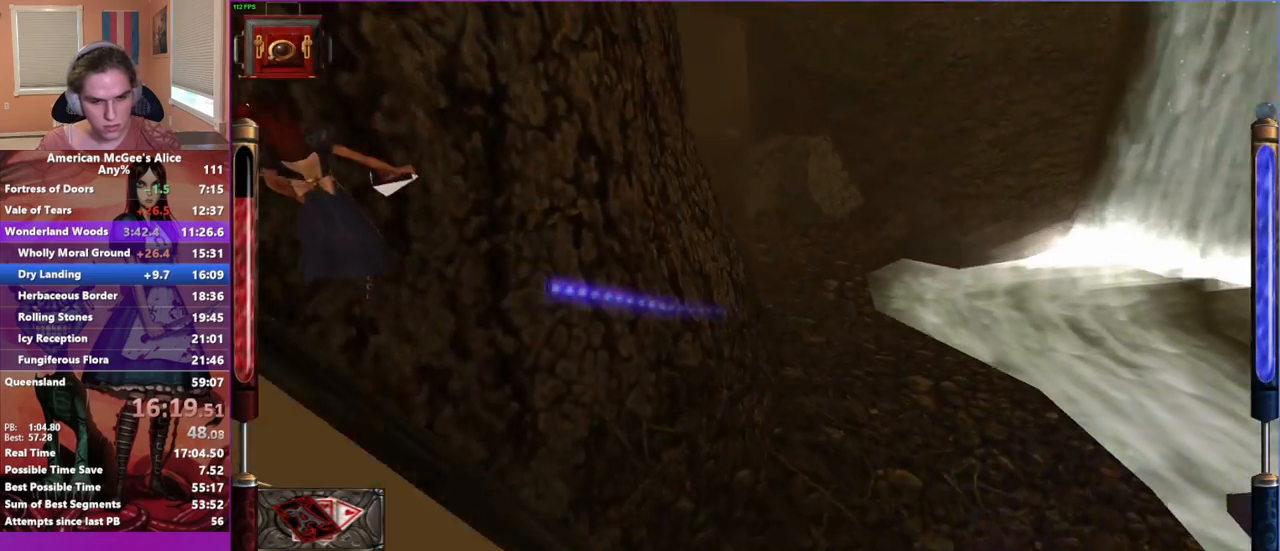
{"keys": ["w"], "mouse": ["mb5"], "events": [[400, "d", "up"], [483, "mouse_mb5", "down"]]}
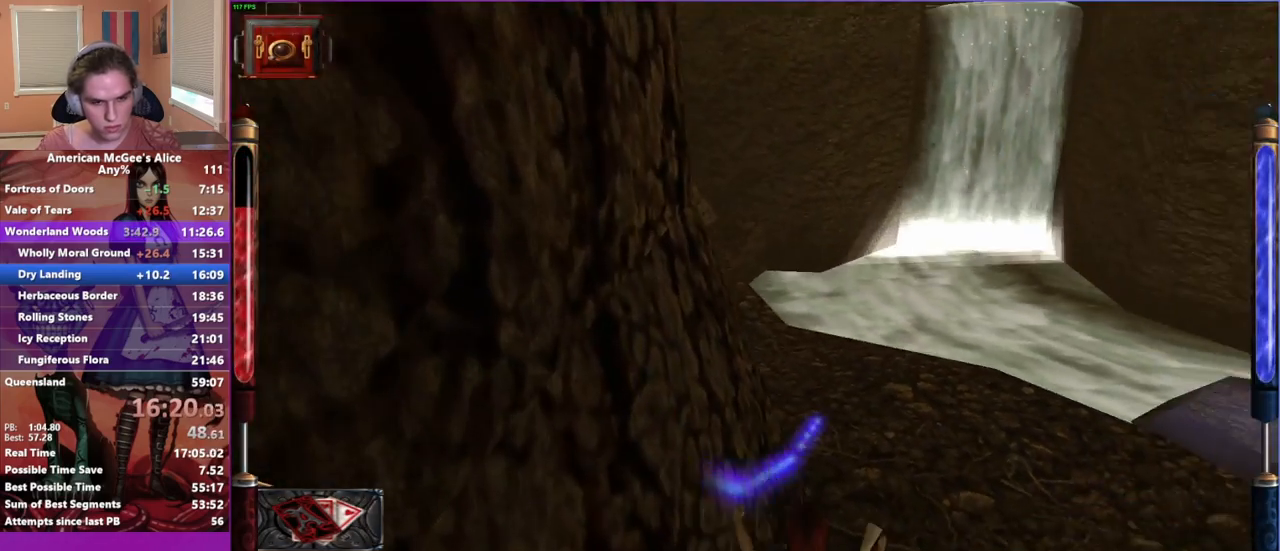
{"keys": ["a", "space", "w"], "mouse": [], "events": [[83, "mouse_mb5", "up"], [267, "a", "down"], [317, "space", "down"]]}
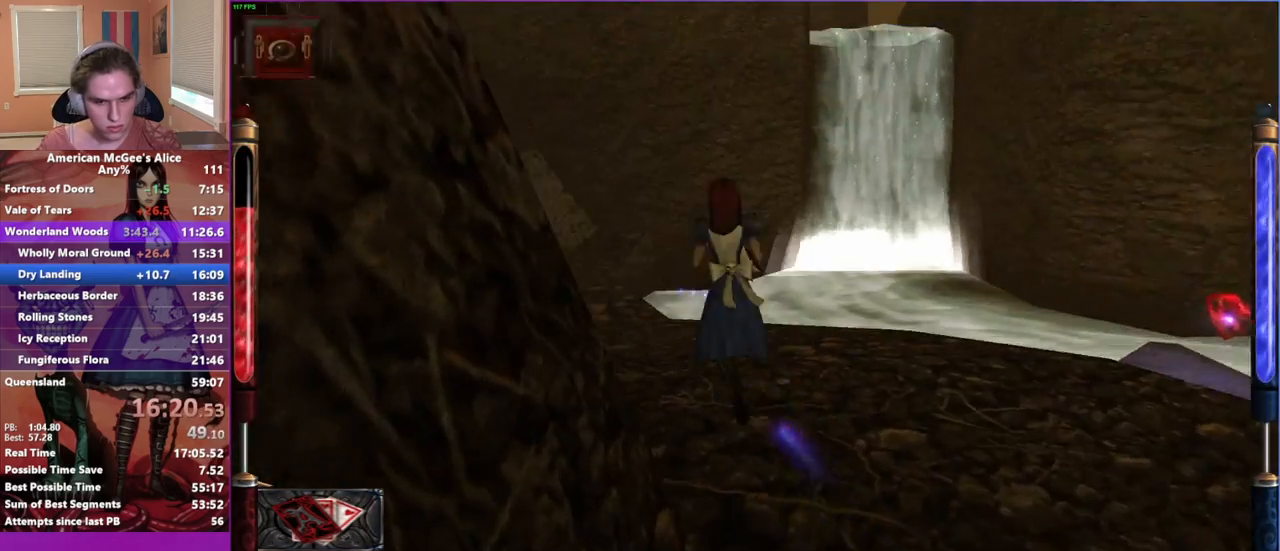
{"keys": ["a", "w"], "mouse": [], "events": [[33, "space", "up"]]}
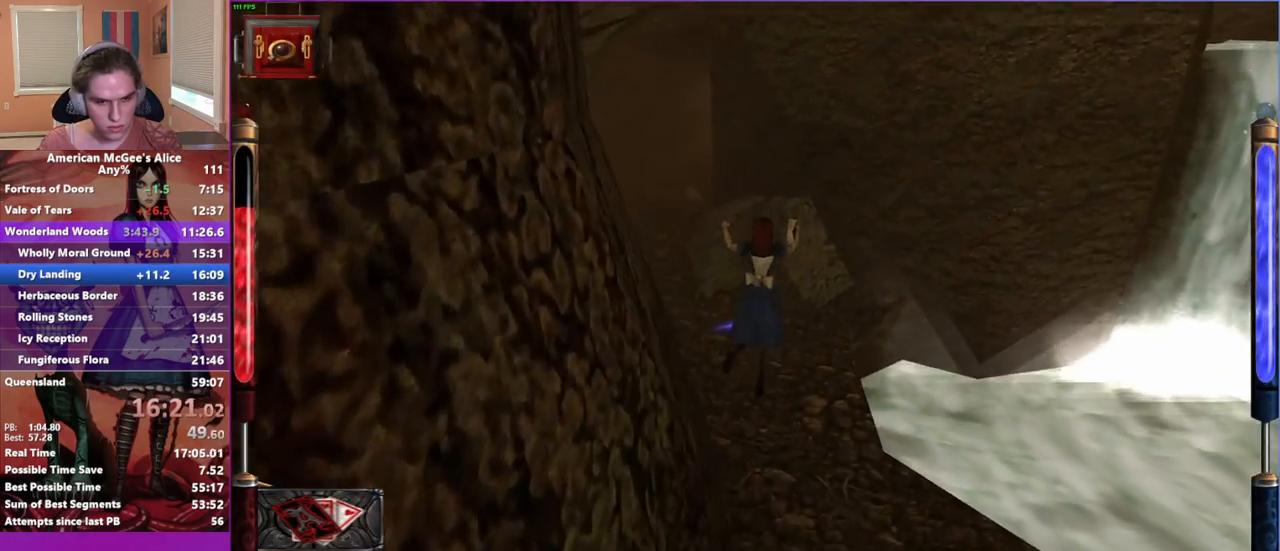
{"keys": ["a", "w"], "mouse": [], "events": []}
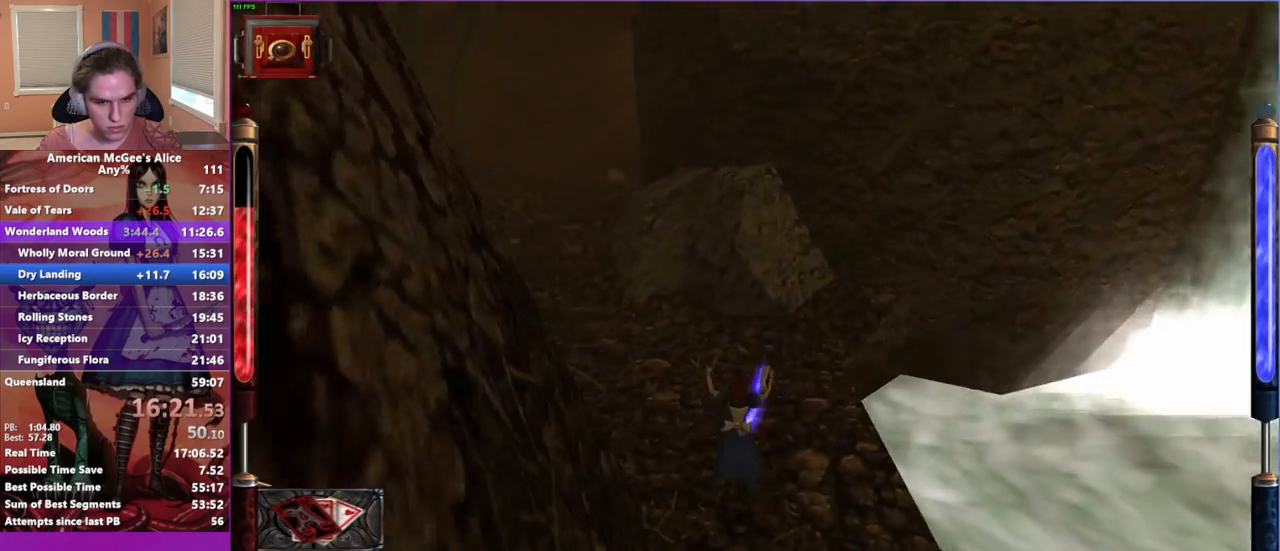
{"keys": ["d", "w"], "mouse": [], "events": [[33, "space", "down"], [217, "space", "up"], [417, "a", "up"], [417, "d", "down"]]}
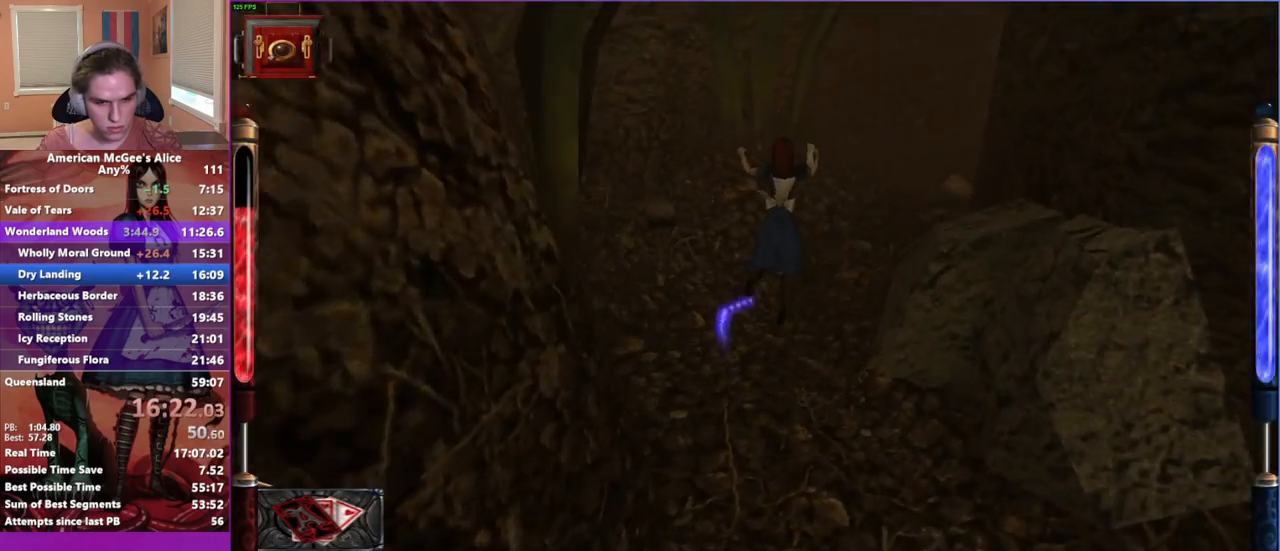
{"keys": ["w"], "mouse": [], "events": [[233, "d", "up"]]}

+++

● **Goal of the exercise**
Repeat the listing above exactly, with no pictures.

● **Response to the exercise**
{"keys": ["w"], "mouse": ["mb5"], "events": [[400, "d", "up"], [483, "mouse_mb5", "down"]]}
{"keys": ["a", "space", "w"], "mouse": [], "events": [[83, "mouse_mb5", "up"], [267, "a", "down"], [317, "space", "down"]]}
{"keys": ["a", "w"], "mouse": [], "events": [[33, "space", "up"]]}
{"keys": ["a", "w"], "mouse": [], "events": []}
{"keys": ["d", "w"], "mouse": [], "events": [[33, "space", "down"], [217, "space", "up"], [417, "a", "up"], [417, "d", "down"]]}
{"keys": ["w"], "mouse": [], "events": [[233, "d", "up"]]}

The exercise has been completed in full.